** Opening SOURCE MATERIAL block **
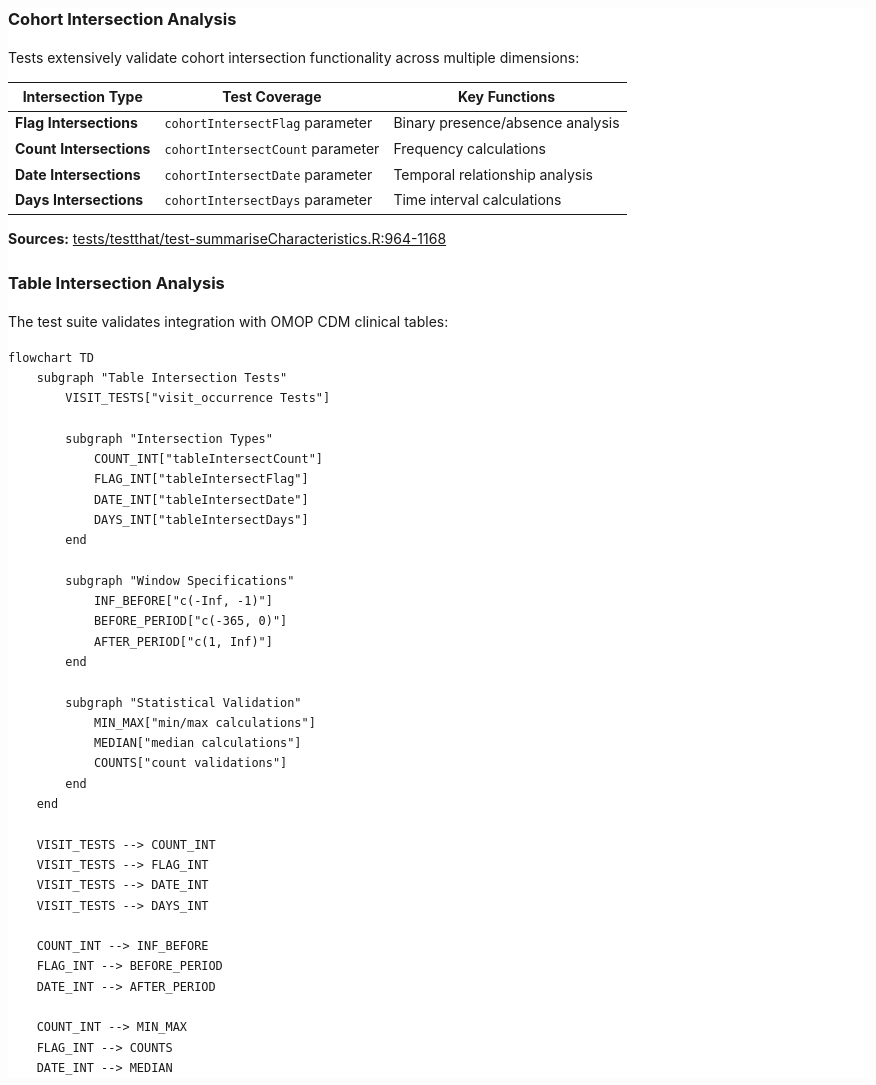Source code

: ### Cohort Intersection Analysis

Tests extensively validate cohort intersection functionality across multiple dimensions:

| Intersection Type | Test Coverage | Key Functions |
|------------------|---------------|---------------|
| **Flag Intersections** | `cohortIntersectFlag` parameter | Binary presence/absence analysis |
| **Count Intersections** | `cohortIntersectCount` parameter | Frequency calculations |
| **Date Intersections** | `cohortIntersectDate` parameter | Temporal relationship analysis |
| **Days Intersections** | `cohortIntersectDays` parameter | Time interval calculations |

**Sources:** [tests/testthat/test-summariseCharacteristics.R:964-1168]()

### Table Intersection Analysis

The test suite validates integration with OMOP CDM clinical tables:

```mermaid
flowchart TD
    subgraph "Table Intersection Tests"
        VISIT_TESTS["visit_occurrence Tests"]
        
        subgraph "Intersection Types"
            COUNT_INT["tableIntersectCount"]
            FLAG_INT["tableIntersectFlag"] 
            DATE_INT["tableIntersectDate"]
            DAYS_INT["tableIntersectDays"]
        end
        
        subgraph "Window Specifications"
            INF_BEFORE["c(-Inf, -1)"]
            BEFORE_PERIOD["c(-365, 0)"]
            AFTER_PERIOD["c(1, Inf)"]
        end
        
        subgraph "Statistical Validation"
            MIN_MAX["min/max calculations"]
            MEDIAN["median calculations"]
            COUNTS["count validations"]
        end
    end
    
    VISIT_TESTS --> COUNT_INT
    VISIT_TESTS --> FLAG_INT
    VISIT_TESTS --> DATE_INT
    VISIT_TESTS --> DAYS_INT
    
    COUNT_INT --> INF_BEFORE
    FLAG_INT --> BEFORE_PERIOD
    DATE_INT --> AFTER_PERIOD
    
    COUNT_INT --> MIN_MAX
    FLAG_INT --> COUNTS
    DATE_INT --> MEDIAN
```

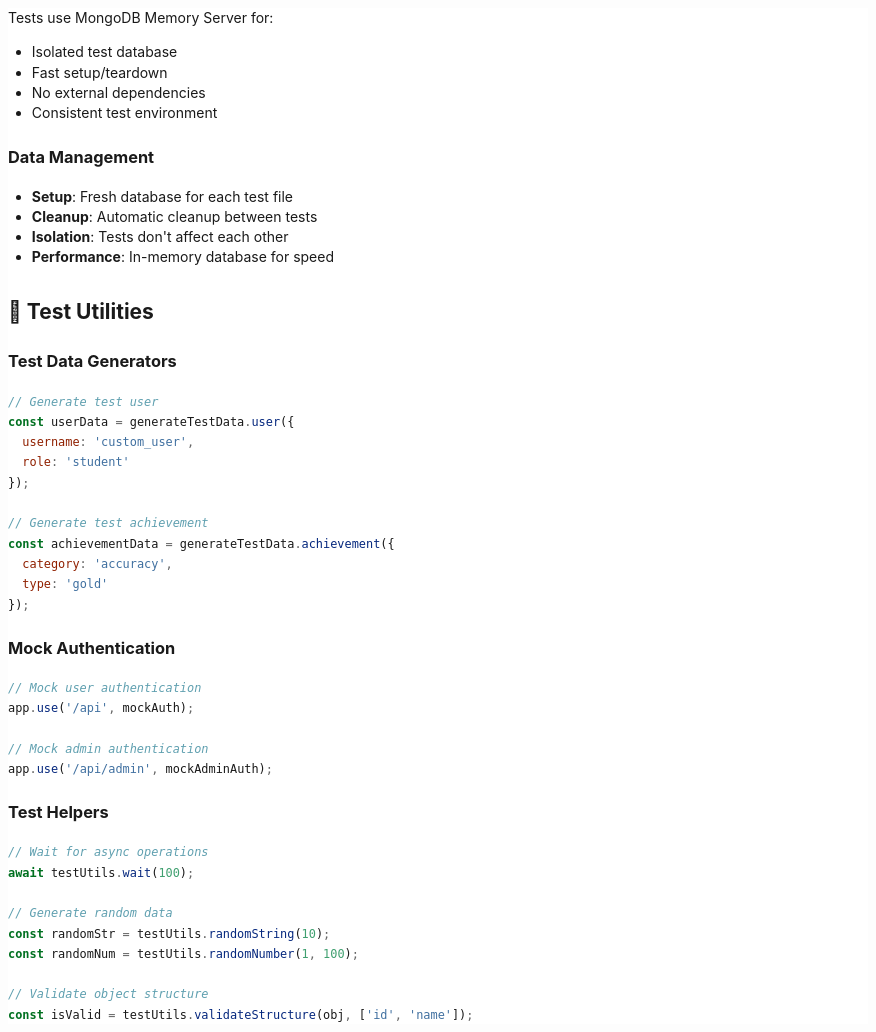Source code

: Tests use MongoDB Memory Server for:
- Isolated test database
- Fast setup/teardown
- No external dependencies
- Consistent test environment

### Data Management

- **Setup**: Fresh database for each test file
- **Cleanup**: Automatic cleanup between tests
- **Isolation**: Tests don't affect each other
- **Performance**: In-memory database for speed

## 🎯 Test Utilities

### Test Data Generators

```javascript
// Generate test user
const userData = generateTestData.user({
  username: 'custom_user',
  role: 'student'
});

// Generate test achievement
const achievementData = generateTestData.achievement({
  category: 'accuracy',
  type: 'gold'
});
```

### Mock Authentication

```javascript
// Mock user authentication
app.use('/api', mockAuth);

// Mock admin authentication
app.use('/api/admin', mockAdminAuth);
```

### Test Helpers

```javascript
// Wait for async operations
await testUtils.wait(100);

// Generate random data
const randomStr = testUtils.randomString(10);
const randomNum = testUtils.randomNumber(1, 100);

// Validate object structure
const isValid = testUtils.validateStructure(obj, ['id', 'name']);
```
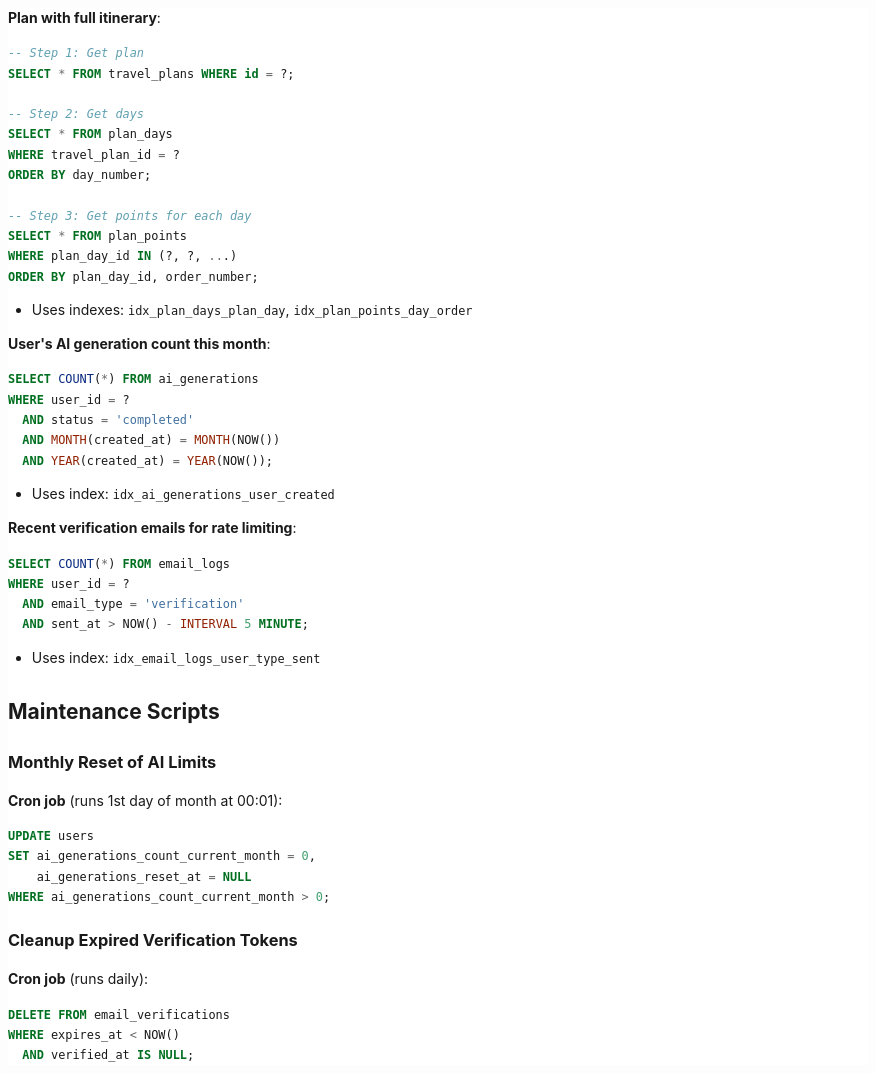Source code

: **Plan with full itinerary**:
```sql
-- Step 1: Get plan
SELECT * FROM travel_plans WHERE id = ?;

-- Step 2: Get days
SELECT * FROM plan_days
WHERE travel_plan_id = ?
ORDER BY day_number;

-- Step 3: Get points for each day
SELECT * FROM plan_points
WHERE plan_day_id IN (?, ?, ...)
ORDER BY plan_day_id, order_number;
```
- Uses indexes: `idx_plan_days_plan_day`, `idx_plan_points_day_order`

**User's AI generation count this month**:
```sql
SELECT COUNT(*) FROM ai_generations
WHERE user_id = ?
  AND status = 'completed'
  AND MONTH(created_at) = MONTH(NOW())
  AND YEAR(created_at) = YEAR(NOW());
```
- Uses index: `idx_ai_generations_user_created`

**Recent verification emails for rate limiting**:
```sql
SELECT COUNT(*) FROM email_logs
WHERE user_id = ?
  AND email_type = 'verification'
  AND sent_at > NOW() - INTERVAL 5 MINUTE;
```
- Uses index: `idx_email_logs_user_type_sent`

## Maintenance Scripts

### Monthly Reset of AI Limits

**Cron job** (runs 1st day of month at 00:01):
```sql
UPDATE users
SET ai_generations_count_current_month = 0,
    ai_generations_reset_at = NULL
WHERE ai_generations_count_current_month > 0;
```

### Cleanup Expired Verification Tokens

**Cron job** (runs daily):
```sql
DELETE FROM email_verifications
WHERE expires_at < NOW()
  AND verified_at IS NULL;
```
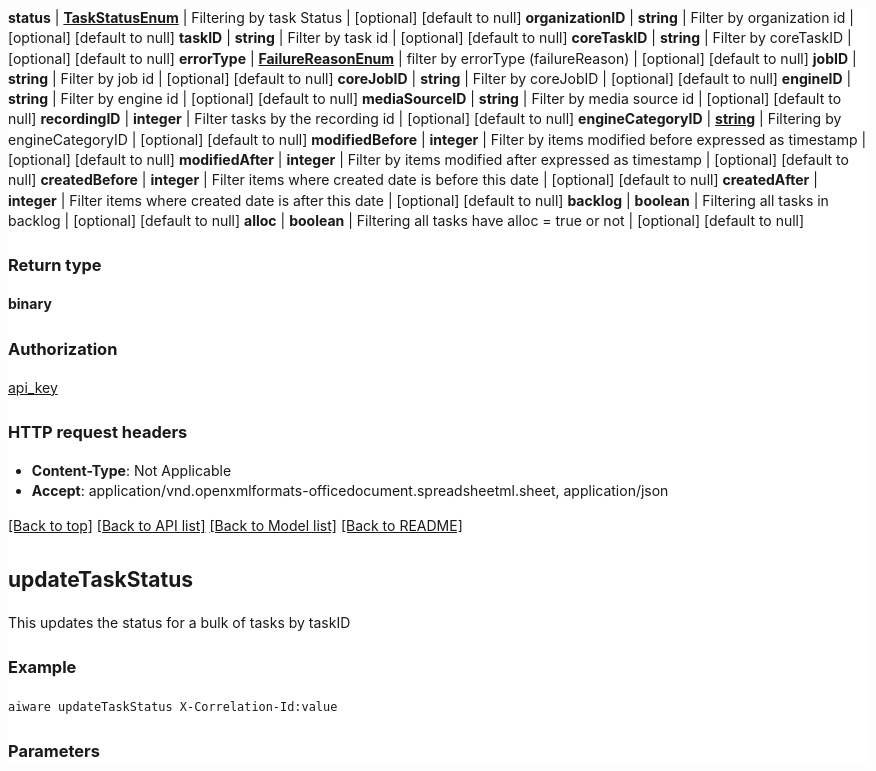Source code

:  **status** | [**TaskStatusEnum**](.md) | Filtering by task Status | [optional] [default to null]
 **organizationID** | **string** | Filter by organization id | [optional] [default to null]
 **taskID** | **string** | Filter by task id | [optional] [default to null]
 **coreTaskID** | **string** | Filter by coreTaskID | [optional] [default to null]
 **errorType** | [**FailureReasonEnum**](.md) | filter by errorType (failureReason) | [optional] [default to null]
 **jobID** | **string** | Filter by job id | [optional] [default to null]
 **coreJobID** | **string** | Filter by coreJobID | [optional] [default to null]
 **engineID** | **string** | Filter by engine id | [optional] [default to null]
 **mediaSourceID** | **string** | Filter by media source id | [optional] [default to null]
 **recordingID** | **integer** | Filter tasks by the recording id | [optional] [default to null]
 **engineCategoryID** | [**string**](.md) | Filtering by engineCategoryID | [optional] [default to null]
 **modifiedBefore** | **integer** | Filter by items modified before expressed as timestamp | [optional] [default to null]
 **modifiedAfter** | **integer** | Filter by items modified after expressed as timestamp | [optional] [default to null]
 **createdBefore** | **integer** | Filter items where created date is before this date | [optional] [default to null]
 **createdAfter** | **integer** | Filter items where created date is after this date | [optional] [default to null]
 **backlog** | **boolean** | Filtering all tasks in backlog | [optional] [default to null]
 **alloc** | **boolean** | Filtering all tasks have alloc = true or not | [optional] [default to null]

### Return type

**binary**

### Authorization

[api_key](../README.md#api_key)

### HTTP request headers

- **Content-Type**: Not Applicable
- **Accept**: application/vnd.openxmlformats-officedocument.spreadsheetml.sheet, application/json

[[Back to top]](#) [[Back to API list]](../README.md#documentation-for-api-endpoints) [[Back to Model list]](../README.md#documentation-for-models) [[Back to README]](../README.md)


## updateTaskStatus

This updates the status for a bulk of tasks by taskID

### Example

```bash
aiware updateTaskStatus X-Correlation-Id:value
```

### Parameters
** Closing SOURCE MATERIAL block **
Lines in the data that hold "SELECT" must be located and copied.

SOLUTION —
SELECT * FROM travel_plans WHERE id = ?;
SELECT * FROM plan_days
SELECT * FROM plan_points
SELECT COUNT(*) FROM ai_generations
SELECT COUNT(*) FROM email_logs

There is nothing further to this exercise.